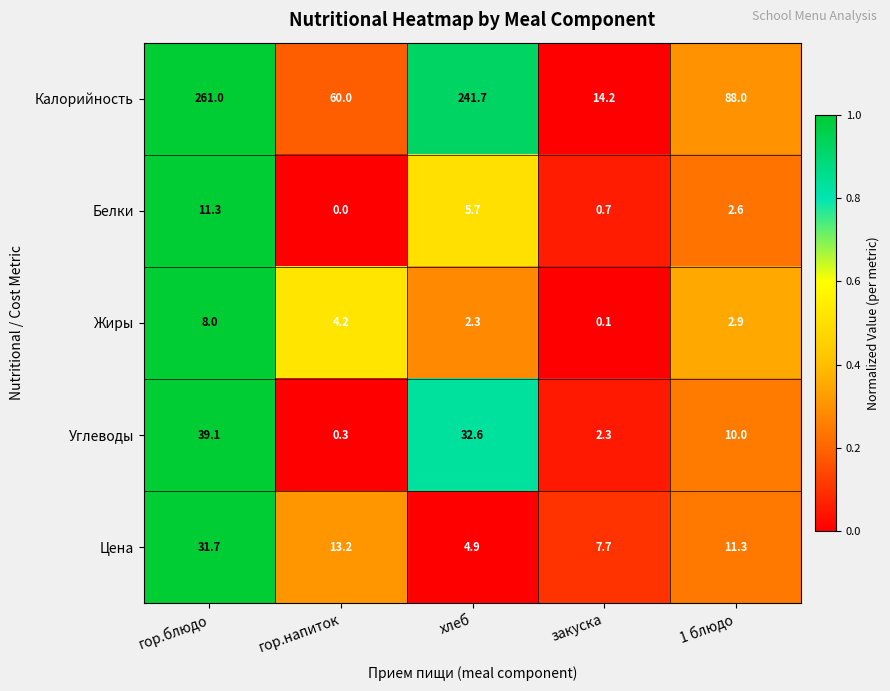

Where is Жиры nearest to the value 4?

гор.напиток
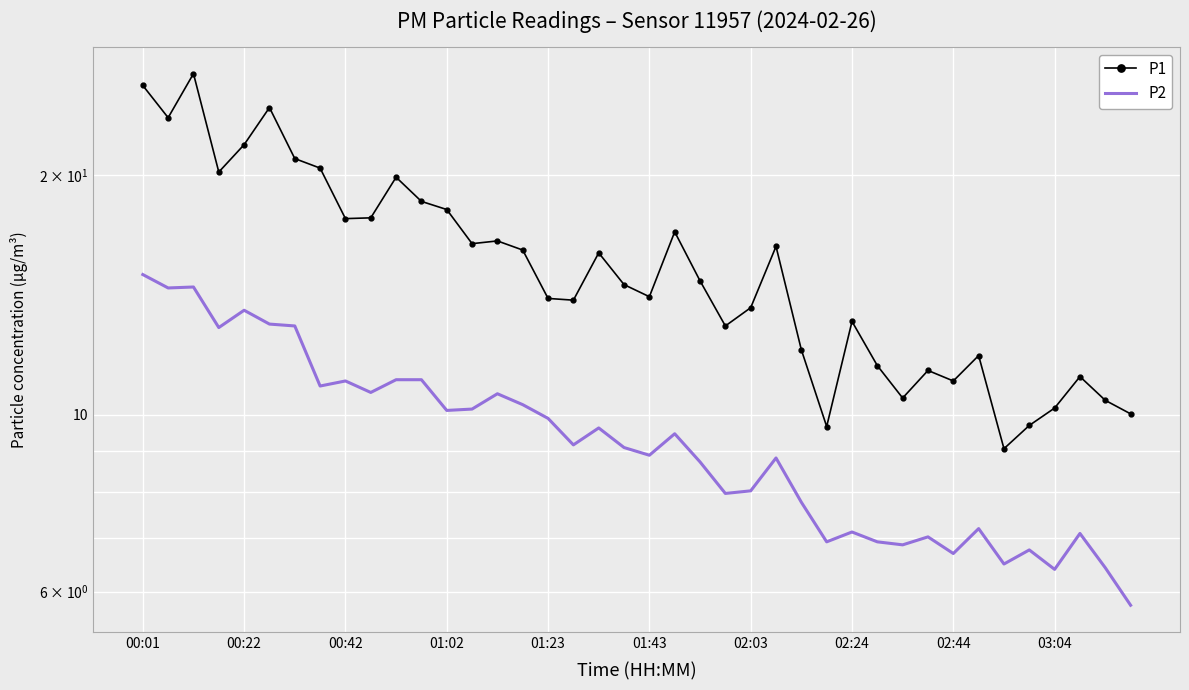

At 00:01, list the series in order from smallest to largest.

P2, P1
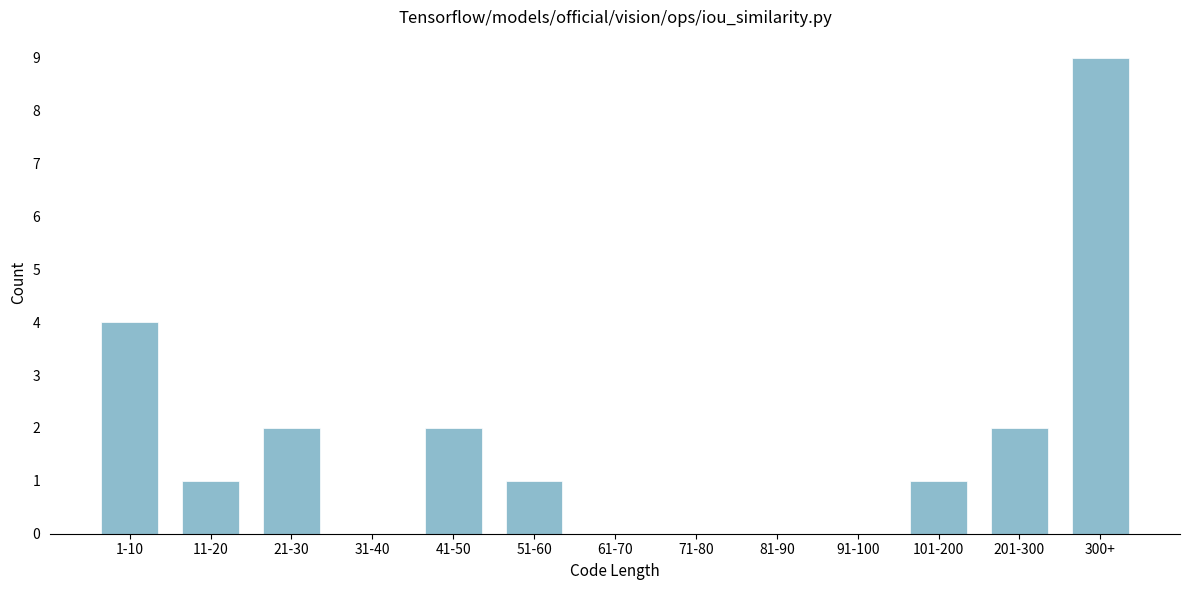

Reading left to right, transcribe all the data shown in this chart.

1-10=4	11-20=1	21-30=2	31-40=0	41-50=2	51-60=1	61-70=0	71-80=0	81-90=0	91-100=0	101-200=1	201-300=2	300+=9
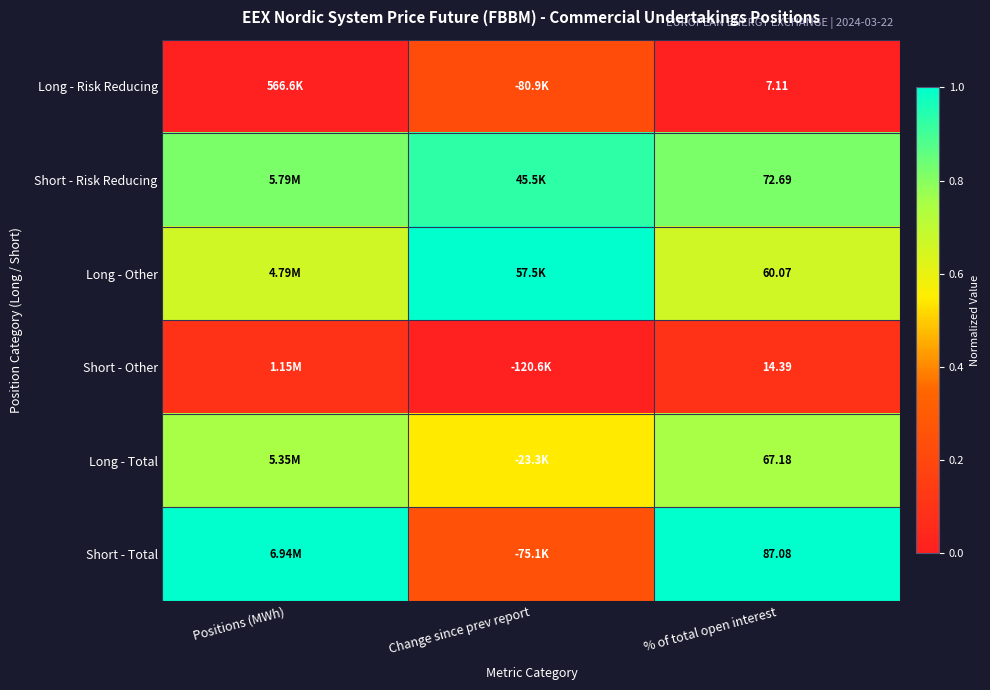

Rank the series at % of total open interest from lowest to highest value.

Long - Risk Reducing, Short - Other, Long - Other, Long - Total, Short - Risk Reducing, Short - Total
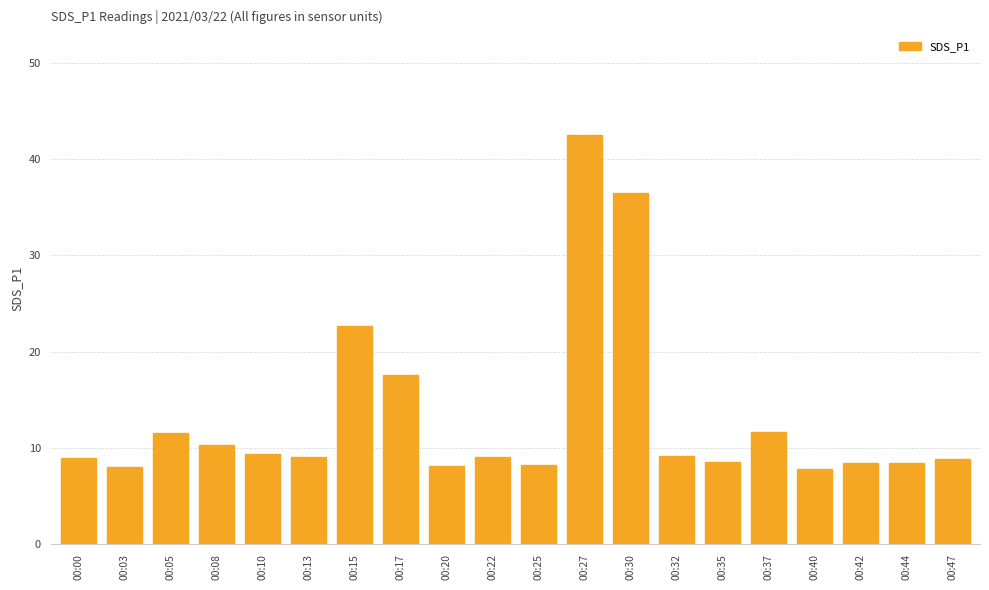

Where is the data nearest to the value 25?

00:15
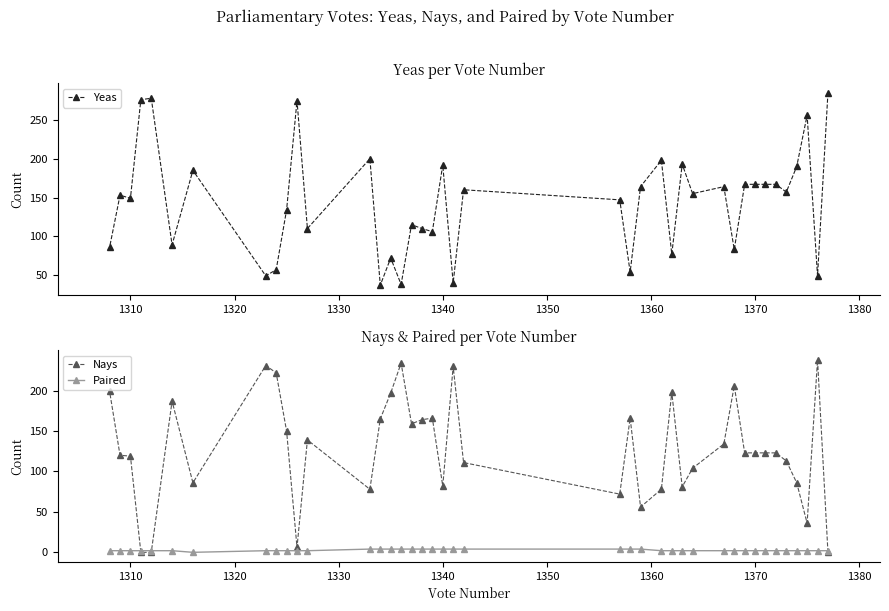

How many values in the Nays series are below 123?

18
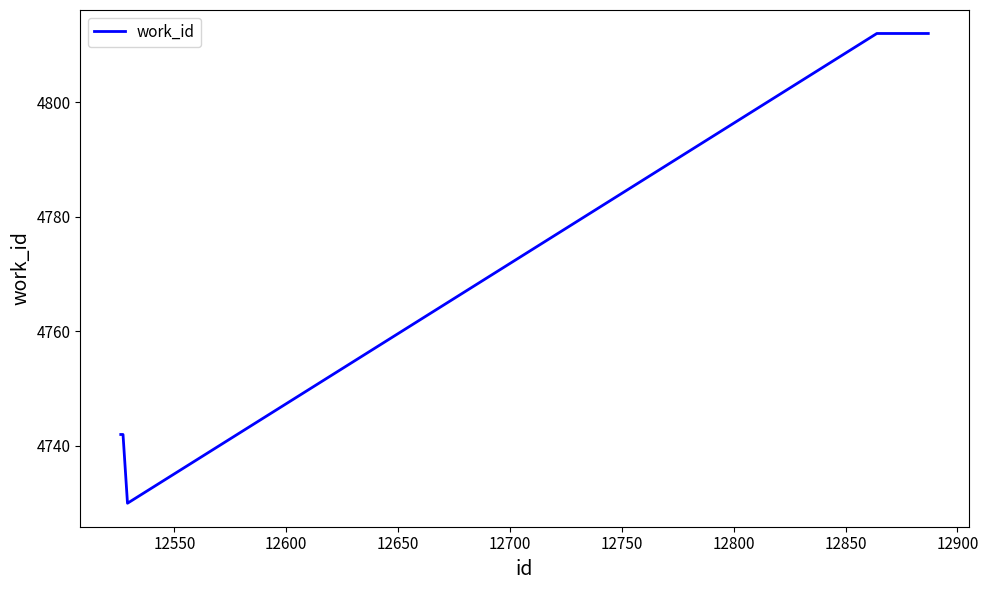

What is the difference between the second highest and second lowest values?

70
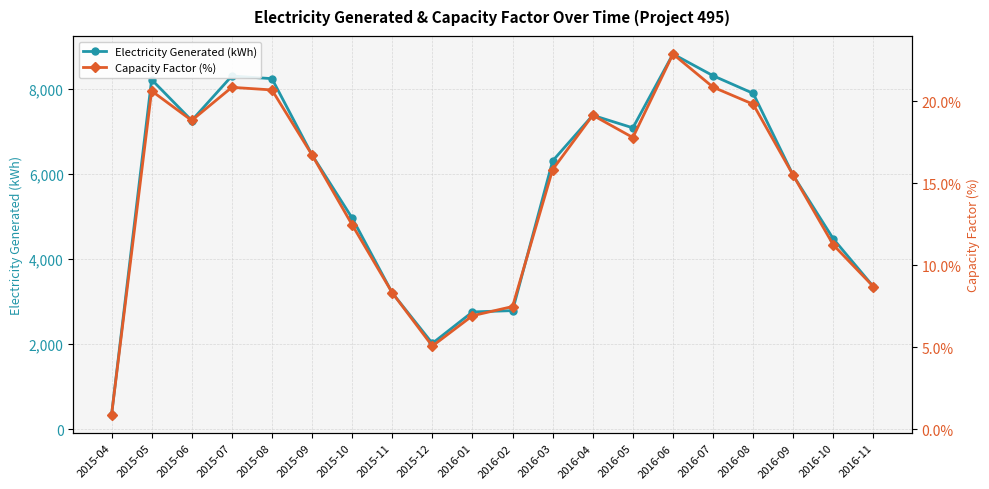

What is the maximum value for Capacity Factor (%)?

22.9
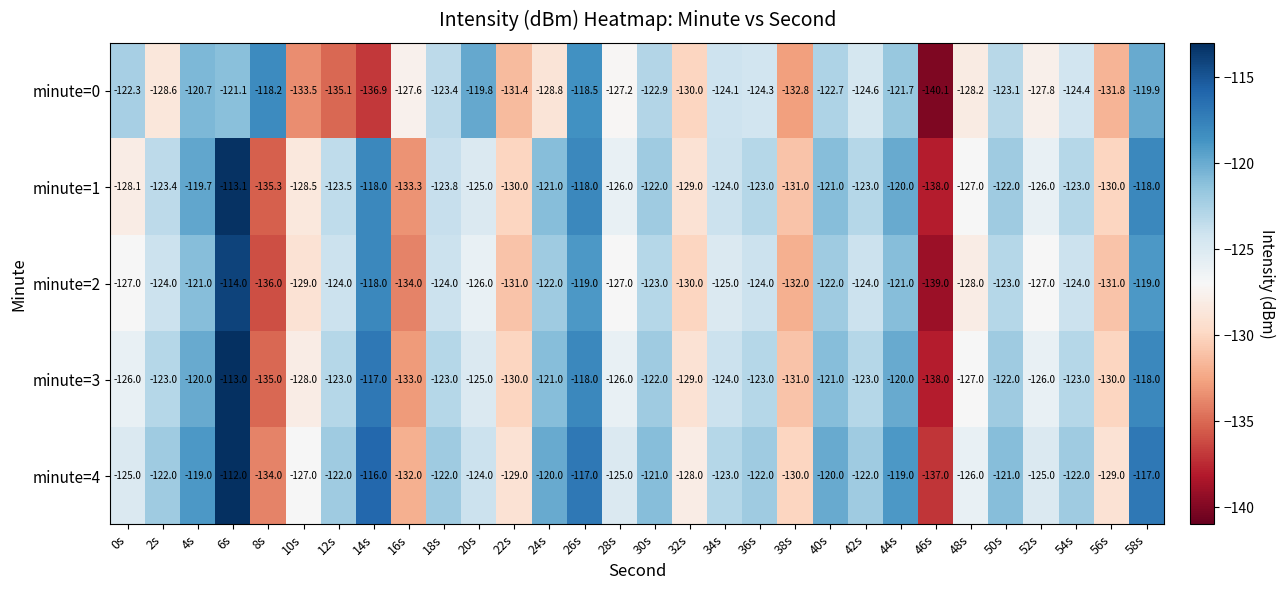

At 10s, list the series in order from largest to smallest.

minute=4, minute=3, minute=1, minute=2, minute=0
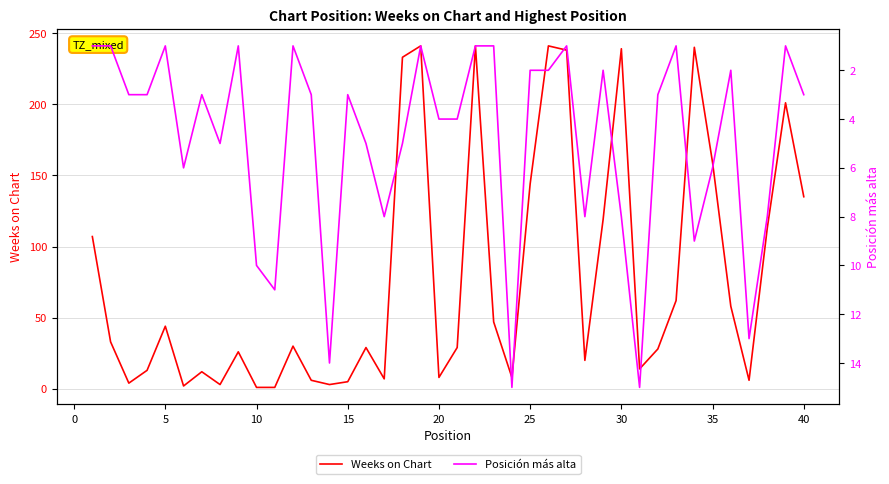

How many values in the Posición más alta series exceed 3?

18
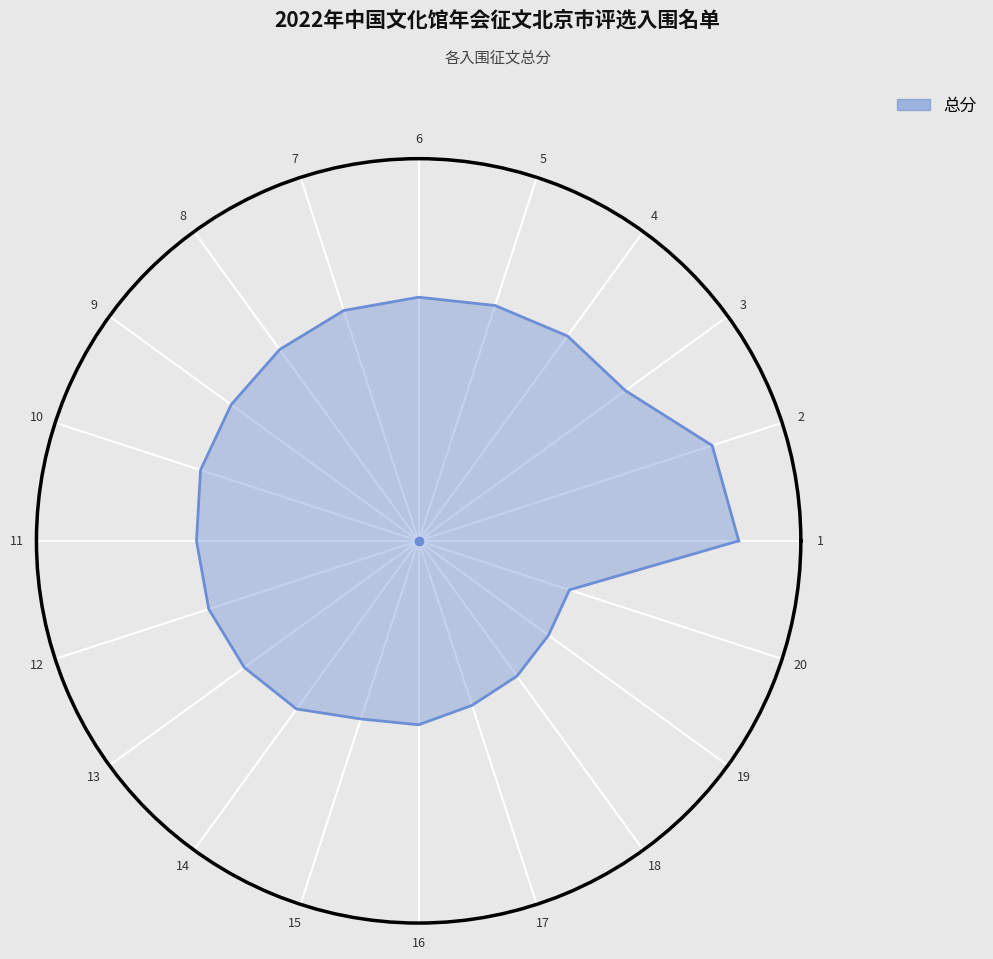

The value at 3 is 0.3. True or false?

False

### Your task
Can you give the records again from the line containing "At 10s, list" up to and including the last line of the records, with "series" renamed to "data series" and nothing else changed? Leave the pictures out.

### Your solution
At 10s, list the data series in order from largest to smallest.

minute=4, minute=3, minute=1, minute=2, minute=0

How many values in the Posición más alta data series exceed 3?

18

The value at 3 is 0.3. True or false?

False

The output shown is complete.